▼

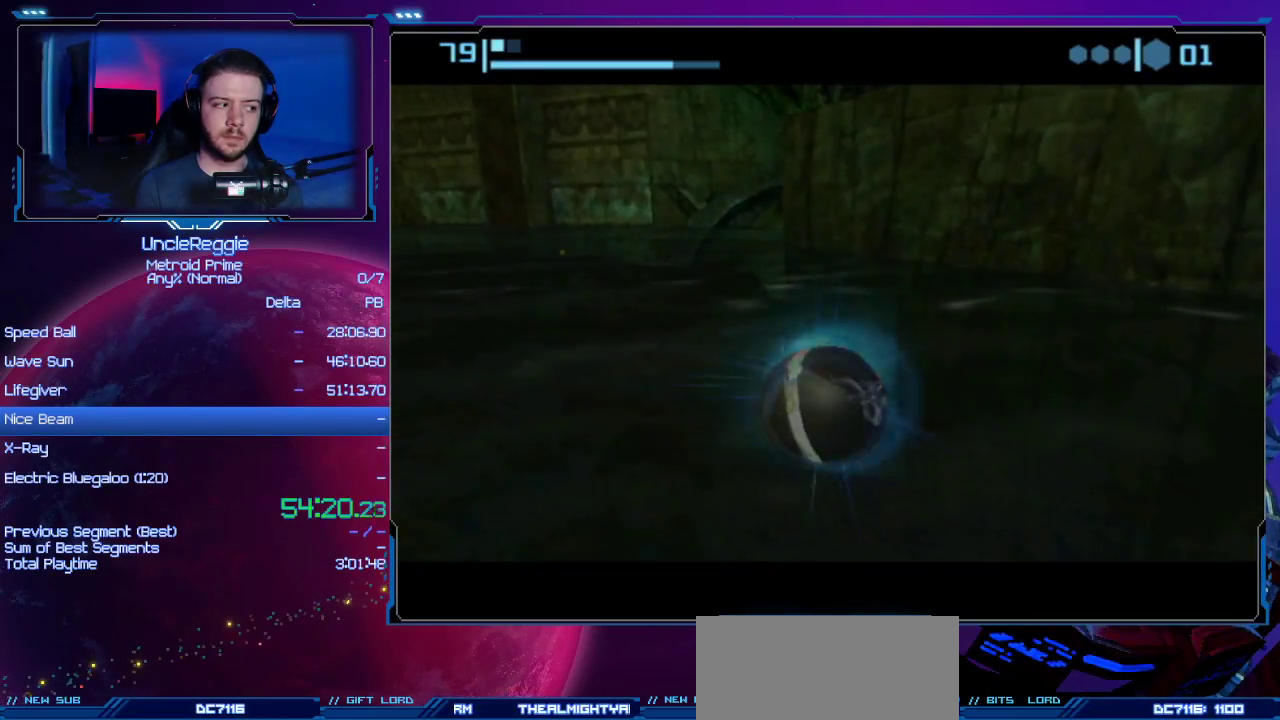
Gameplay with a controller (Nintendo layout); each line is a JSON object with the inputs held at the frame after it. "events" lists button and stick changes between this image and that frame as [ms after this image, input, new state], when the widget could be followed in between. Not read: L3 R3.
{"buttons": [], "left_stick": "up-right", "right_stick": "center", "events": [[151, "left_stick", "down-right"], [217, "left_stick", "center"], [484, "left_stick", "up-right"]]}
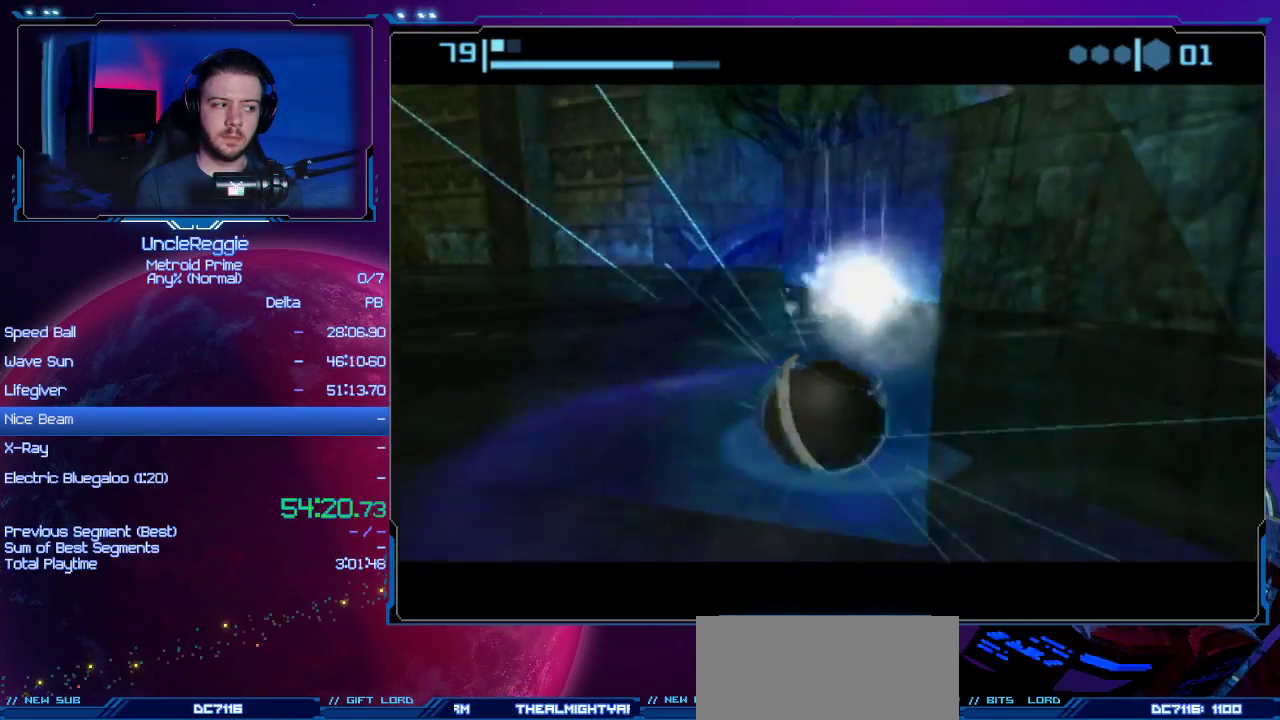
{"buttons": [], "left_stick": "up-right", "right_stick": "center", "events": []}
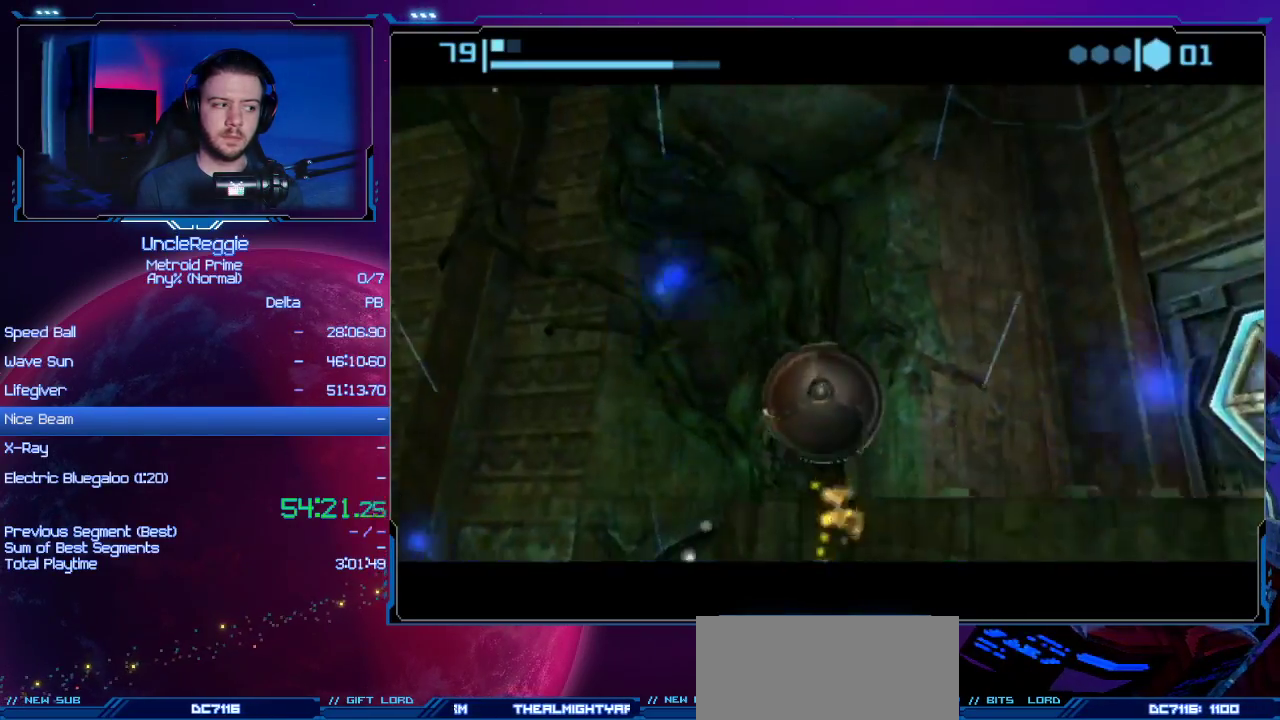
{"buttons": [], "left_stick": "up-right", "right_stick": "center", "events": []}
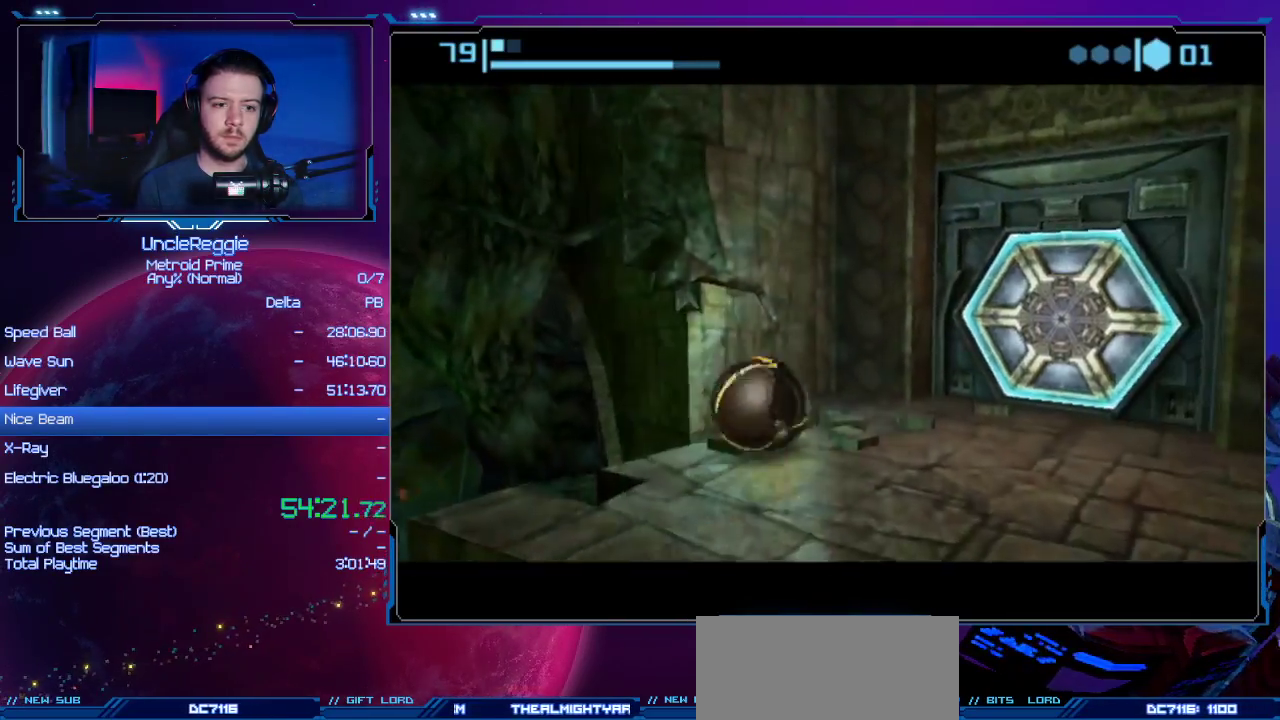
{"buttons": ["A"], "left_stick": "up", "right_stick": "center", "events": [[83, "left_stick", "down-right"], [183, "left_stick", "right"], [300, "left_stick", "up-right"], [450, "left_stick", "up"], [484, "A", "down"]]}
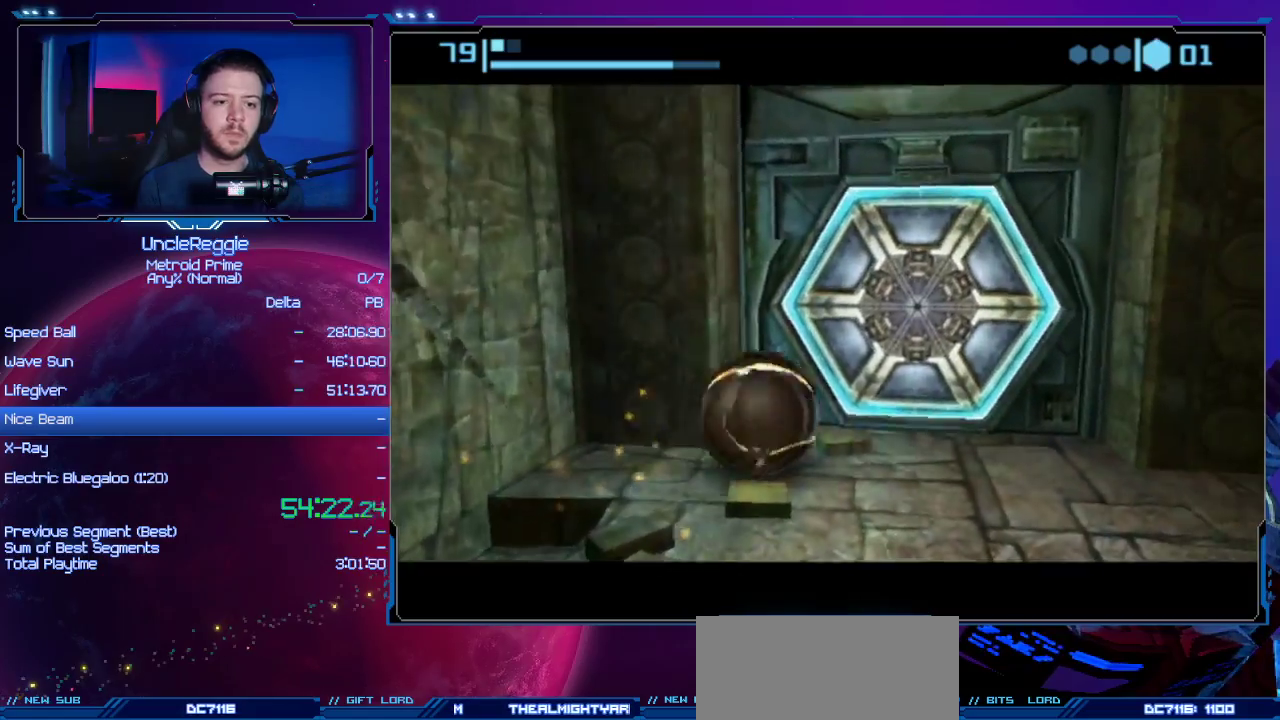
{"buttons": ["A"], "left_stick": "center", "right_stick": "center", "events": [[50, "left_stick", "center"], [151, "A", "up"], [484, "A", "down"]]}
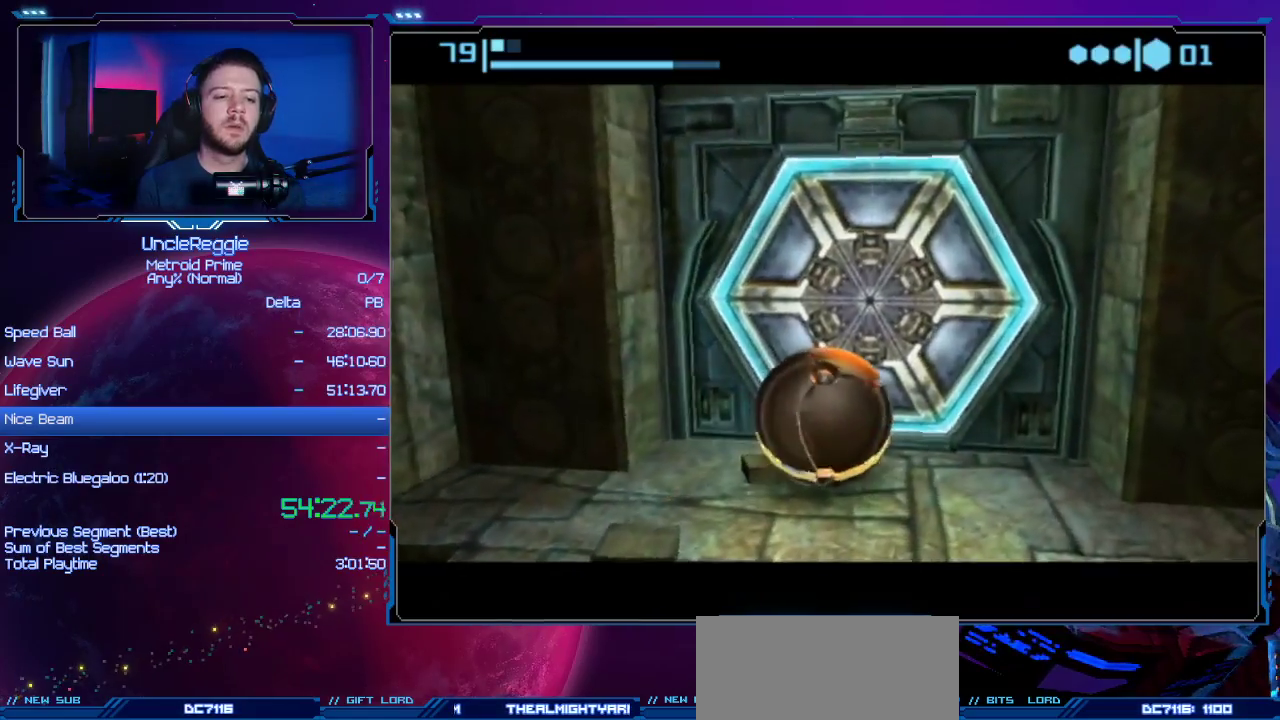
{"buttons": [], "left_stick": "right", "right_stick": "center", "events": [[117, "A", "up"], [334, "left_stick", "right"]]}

▲

### INSTRUCTIONS TO FOLLOW
Copy each line above exactly, with no images.

### ANSWER SPACE
Gameplay with a controller (Nintendo layout); each line is a JSON object with the inputs held at the frame after it. "events" lists button and stick changes between this image and that frame as [ms after this image, input, new state], when the widget could be followed in between. Not read: L3 R3.
{"buttons": [], "left_stick": "up-right", "right_stick": "center", "events": [[151, "left_stick", "down-right"], [217, "left_stick", "center"], [484, "left_stick", "up-right"]]}
{"buttons": [], "left_stick": "up-right", "right_stick": "center", "events": []}
{"buttons": [], "left_stick": "up-right", "right_stick": "center", "events": []}
{"buttons": ["A"], "left_stick": "up", "right_stick": "center", "events": [[83, "left_stick", "down-right"], [183, "left_stick", "right"], [300, "left_stick", "up-right"], [450, "left_stick", "up"], [484, "A", "down"]]}
{"buttons": ["A"], "left_stick": "center", "right_stick": "center", "events": [[50, "left_stick", "center"], [151, "A", "up"], [484, "A", "down"]]}
{"buttons": [], "left_stick": "right", "right_stick": "center", "events": [[117, "A", "up"], [334, "left_stick", "right"]]}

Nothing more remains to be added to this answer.